Oil Companies, Russian Budget Yield $43bn from OPEC Deal: Energy Minister

Russian oil companies and the state budget have gained around $43 billion so far thanks to a deal with OPEC to cut oil production, Russian Energy Minister Alexander Novak said on Tuesday, according to RIA news agency.

The statement comes at a time when it seems OPEC and its allies have almost achieved their goal of clearing an oil glut. However, according to the International Energy Agency, their efforts could be derailed by rising supplies from the U.S. and other rivals.

Oil stockpiles in developed nations fell the most in more than six years in December as supply cuts by OPEC and Russia took effect, Bloomberg reported. The surplus is also being cleared by higher consumption, with the agency boosting its forecast for global demand growth in 2018 by about 100,000 barrels a day to 1.4 million a day.

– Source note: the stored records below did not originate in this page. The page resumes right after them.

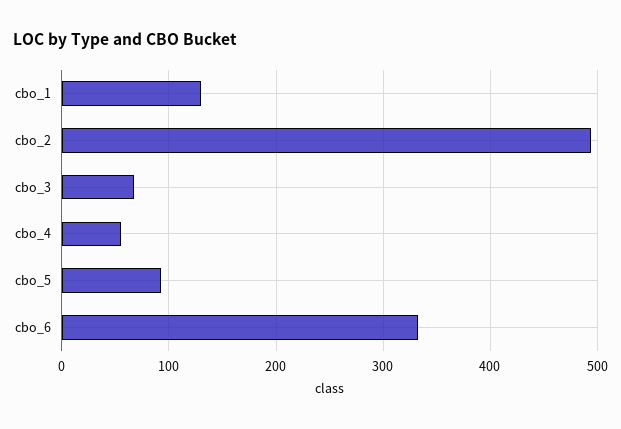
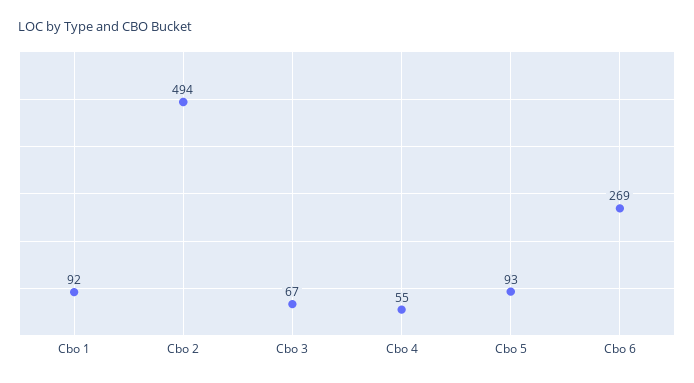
cbo_1: 130 -> 92
cbo_6: 330 -> 269

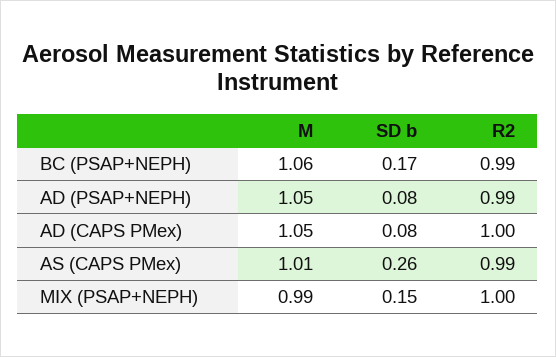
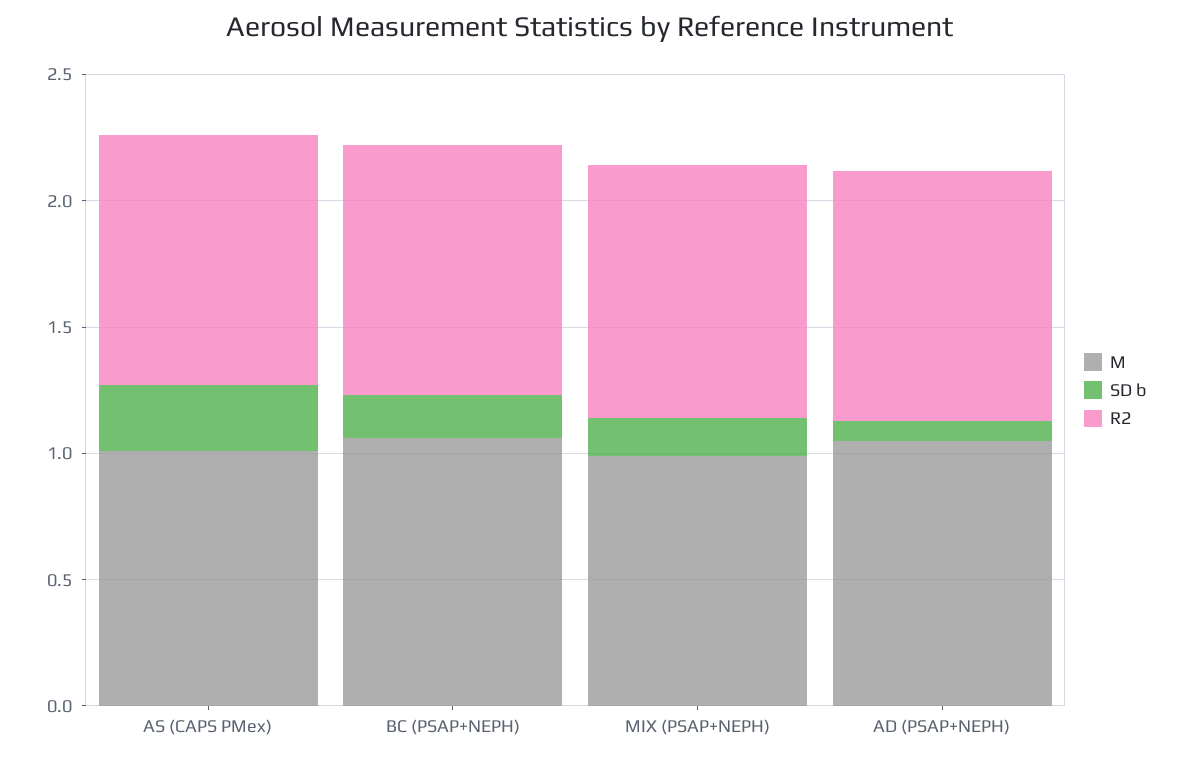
M, AD (CAPS PMex): 1.05 -> none
SD b, AD (CAPS PMex): 0.08 -> none
R2, AD (CAPS PMex): 1 -> none

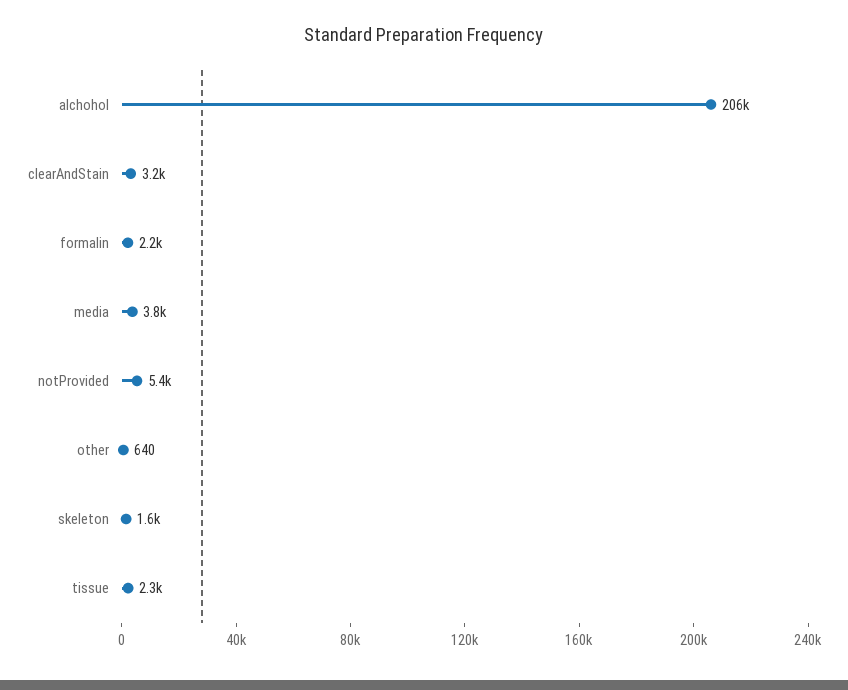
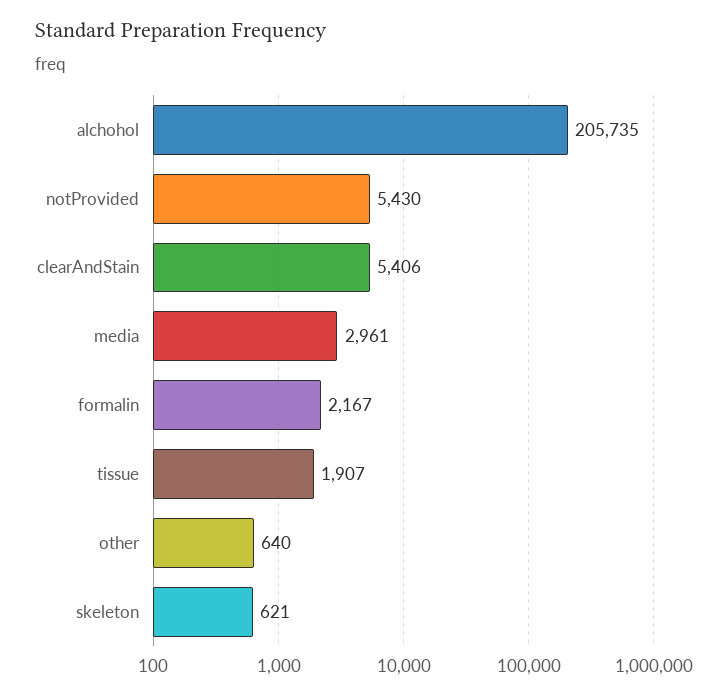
clearAndStain: 3200 -> 5406
media: 3800 -> 2961
skeleton: 1600 -> 621
tissue: 2300 -> 1907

Still, as the increase in prices to a three-year high stimulates more supply from America, OPEC’s strategy could be backfiring, IEA says. U.S. output will soon surpass that of the cartel’s biggest producer, Saudi Arabia, and may overtake Russia as a global leader by the end of the year.

“With the surplus having shrunk so dramatically, the success of the output agreement might be close to hand,” said the Paris-based agency, which advises most of the world’s major economies. Nevertheless, the “main message” remains that “fast-rising production in non-OPEC countries, led by the U.S., is likely to grow more than demand.”

Once fierce market rivals, OPEC and Russia forged an alliance in late 2016 to offset the oil glut unleashed by the advent of the U.S. shale industry. After a year of output cuts, stockpiles in industrialized nations have shrunk to the lowest since November 2014. They were about 52 million barrels above the five-year average in December, a drop of 80 percent from a year earlier, the IEA said.

OPEC’s implementation of pledged cuts was its strongest since the deal came into force, with the group reducing output by 37 percent more than it promised, according to the IEA.

The agency said global inventories may stop falling in the early part of this year with the onset of new supplies. Having cut costs during a three-year market slump, U.S. shale companies are able to deliver even more oil as recovering prices fund new drilling, the report noted. The nation’s output could climb enough this year to satisfy the expected increase in global consumption, according to the IEA.